The Ministry of Commerce has intensified its decentralisation policy and shifted its responsibility for issuing certificates of origin (COs) to provincial commerce departments, it said on Monday.
To promote the Kingdom’s agricultural exports, the ministry announced a pilot launch from November 1 in three border provinces – Takeo, Kampot and Koh Kong.
In 2017, the ministry authorised the Battambang and Pailin provincial departments of Commerce to issue COs to exporters.
Kampot provincial Department of Commerce director Srey Kompheak told The Post on Tuesday that following the pilot programme, the ministry plans to authorise all provincial commerce departments to issue COs.
“After the official launch of the CO [pilot programme], my department’s working group will publicise this information to all companies,” he said, adding that the programme will make it easier for agricultural exporters operating in the province.
Kompheak said most of Kampot province’s agricultural products are exported to Vietnam, including rice, pepper and mango.
“Without COs, traders will be taxed on their crop exports to Vietnam.
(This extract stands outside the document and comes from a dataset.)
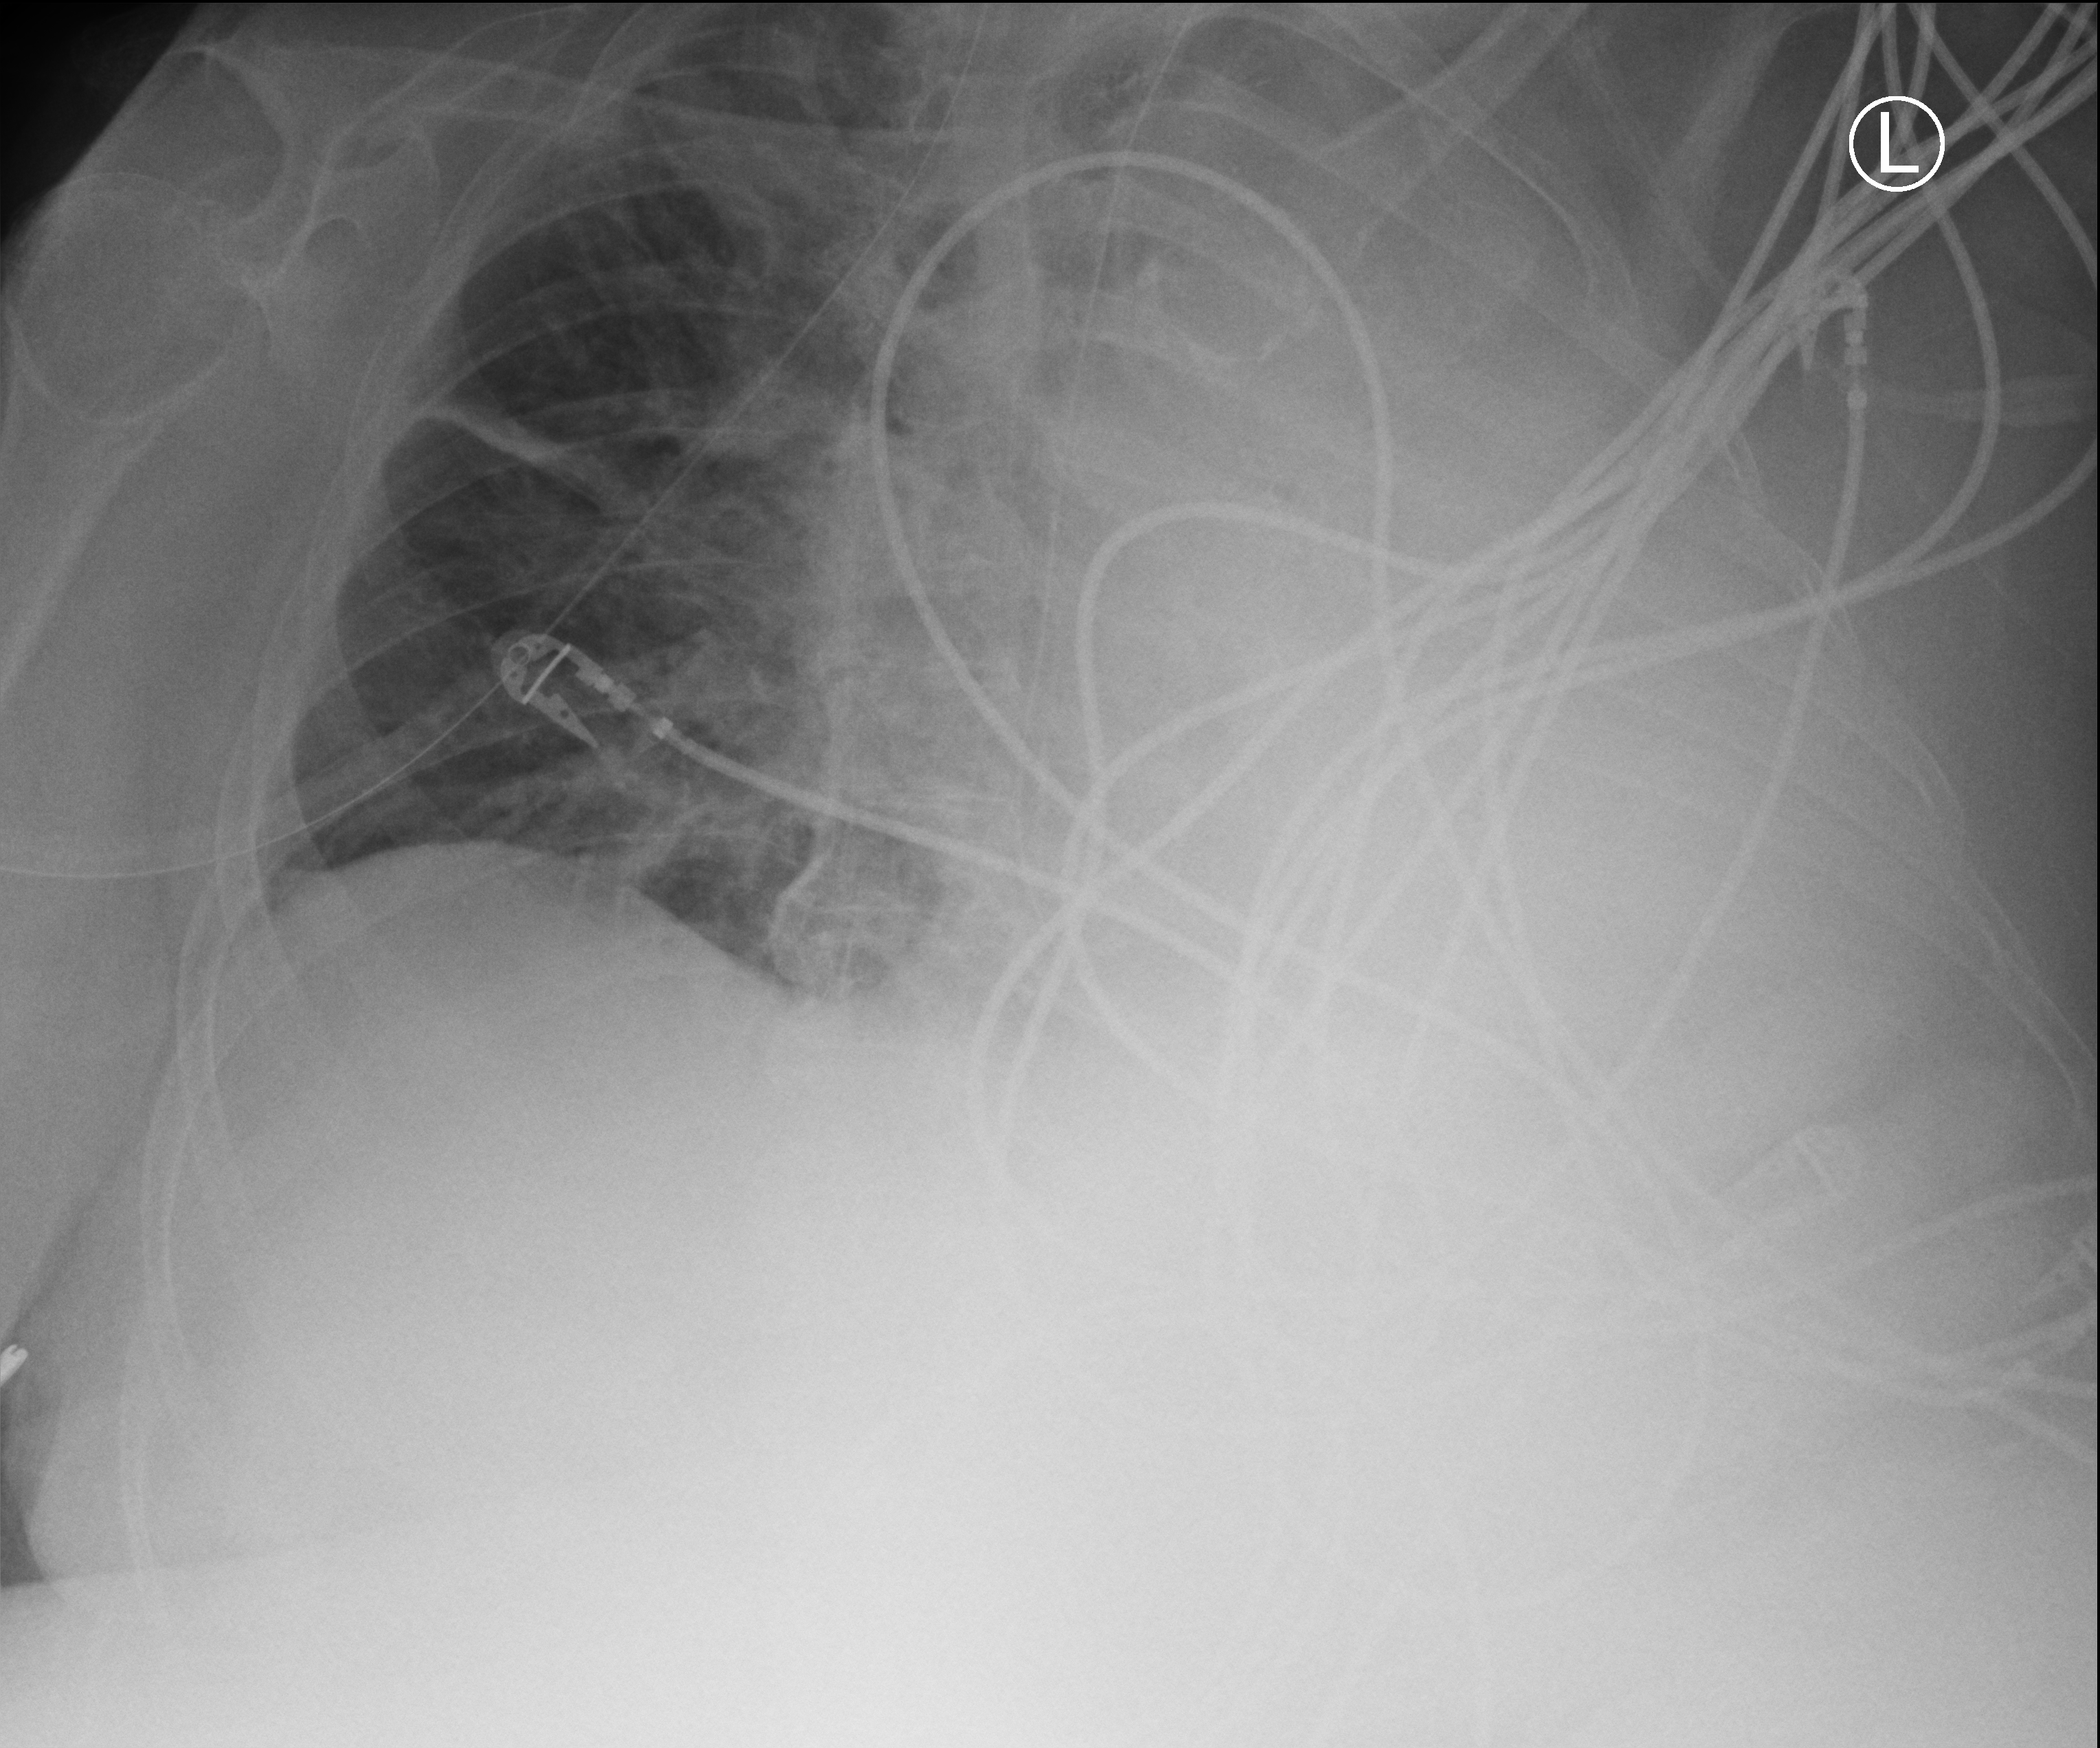
Bedside chest radiograph (computed radiography); anteroposterior (AP) projection. Female patient hospitalised with COVID-19, age 75–90 years.
Admission-level facts for this patient (not findings on this image; timing relative to this image not recorded): length of hospital stay: 5 days; mechanically ventilated during this hospital stay: no.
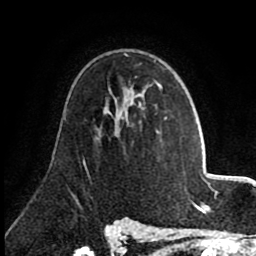
Breast MRI (dynamic contrast-enhanced), one axial slice; slice 51 of 80 in the series (ordered by position); cropped to one breast; dynamic contrast-enhanced series, time point 2 of 8 at this slice position (early post-contrast); 1.5 T; TE 2.6 ms, TR 5.6 ms; 2 mm slice thickness; 256 × 256 image matrix. Female patient.
Outlined on this slice (semi-automatic segmentation, software-assisted and operator-edited):
- enhancing-tissue mask used for the functional tumour volume (all voxels passing the contrast-enhancement thresholds inside the analysis volume; usually the tumour): bounding box (x1, y1, x2, y2) in pixels: (126, 84, 167, 134)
Last year, Vietnam imposed a 20 per cent tax on rice traders.”
He said there are currently about 36 pepper processing and export companies operating in the country.
The World Bank said last week that Cambodia’s ranking in the ease of doing business index dropped for the fourth year running since 2016. Its rankings for 2020 dropped six places from 2019.
Hun Lak, a director at Longmate Agriculture Co Ltd which is a yellow banana planter and exporter, said provincial CO issuance will facilitate his exports.
He said his company exported nearly 120,000 tonnes of yellow bananas to China, Vietnam and Japan in the first nine months of this year.
Longmate Agriculture has invested $32 million in yellow banana cultivation on more than 1,000ha in Kampot’s northwestern Chhouk district. The company is currently implementing the first phase of the project on 400ha.